_WHAT THIS TASK INVOLVES_
Copy every record verbatim but exclude the pictures.

_MATERIAL FOR THIS EXERCISE_

· · · ·

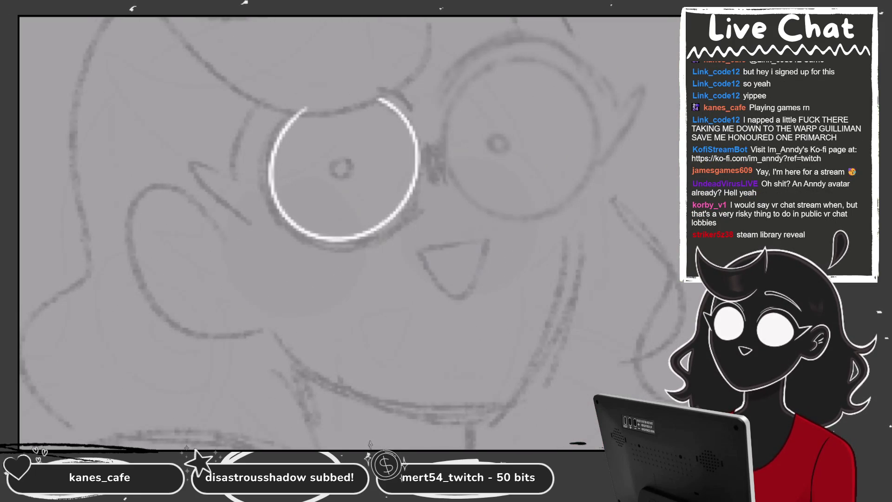
left_click_drag(399, 114, 392, 121)
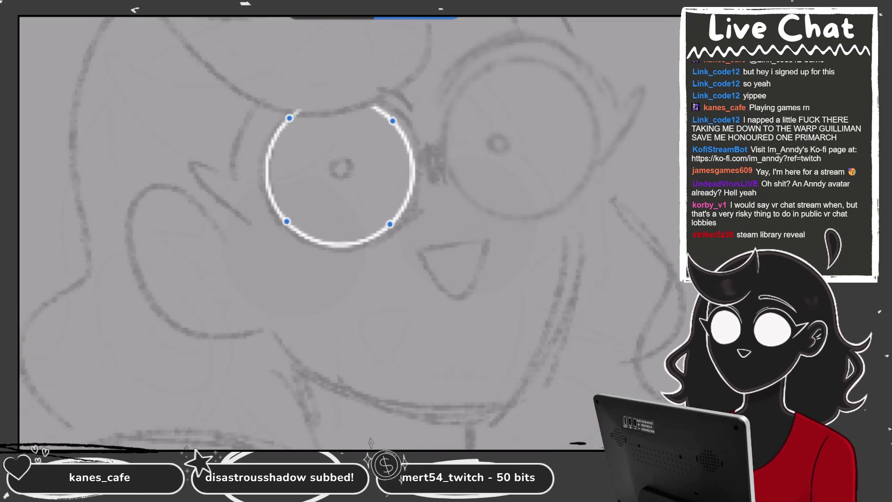
scroll(339, 177, "up", 2)
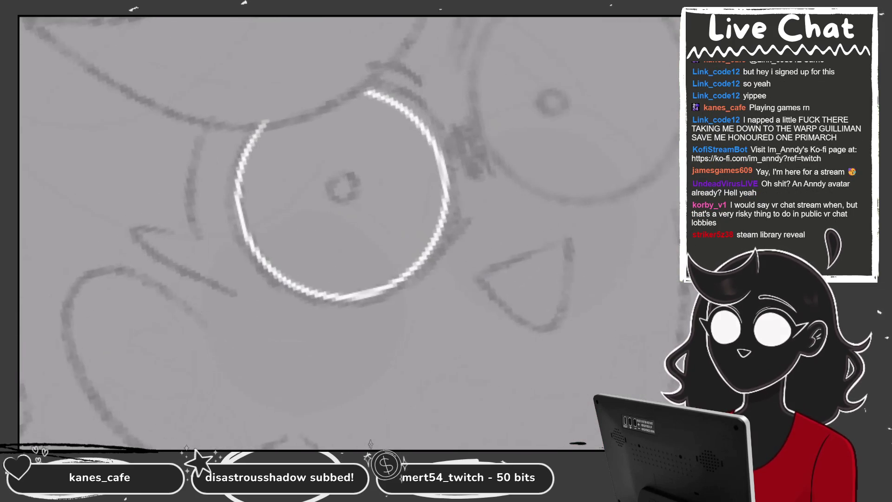
scroll(325, 185, "up", 2)
scroll(378, 248, "up", 2)
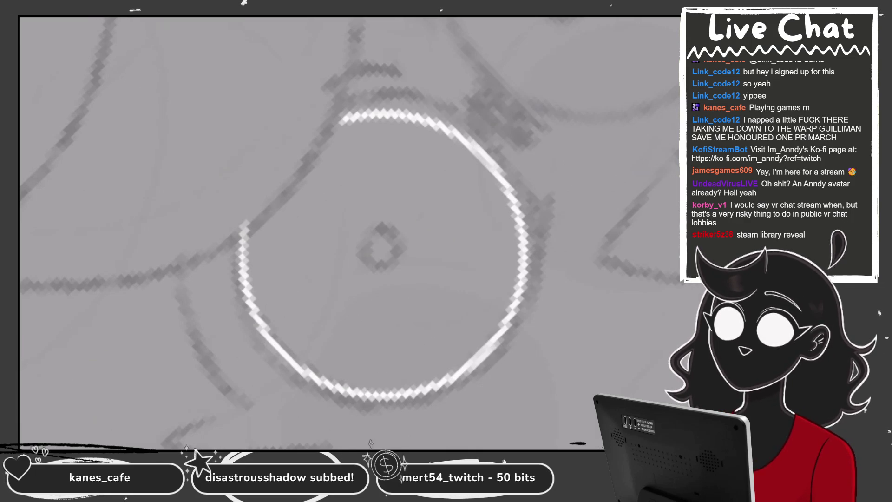
scroll(320, 148, "up", 2)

· · · ·

_RESPONSE AREA_
left_click_drag(399, 114, 392, 121)
scroll(339, 177, "up", 2)
scroll(325, 185, "up", 2)
scroll(378, 248, "up", 2)
scroll(320, 148, "up", 2)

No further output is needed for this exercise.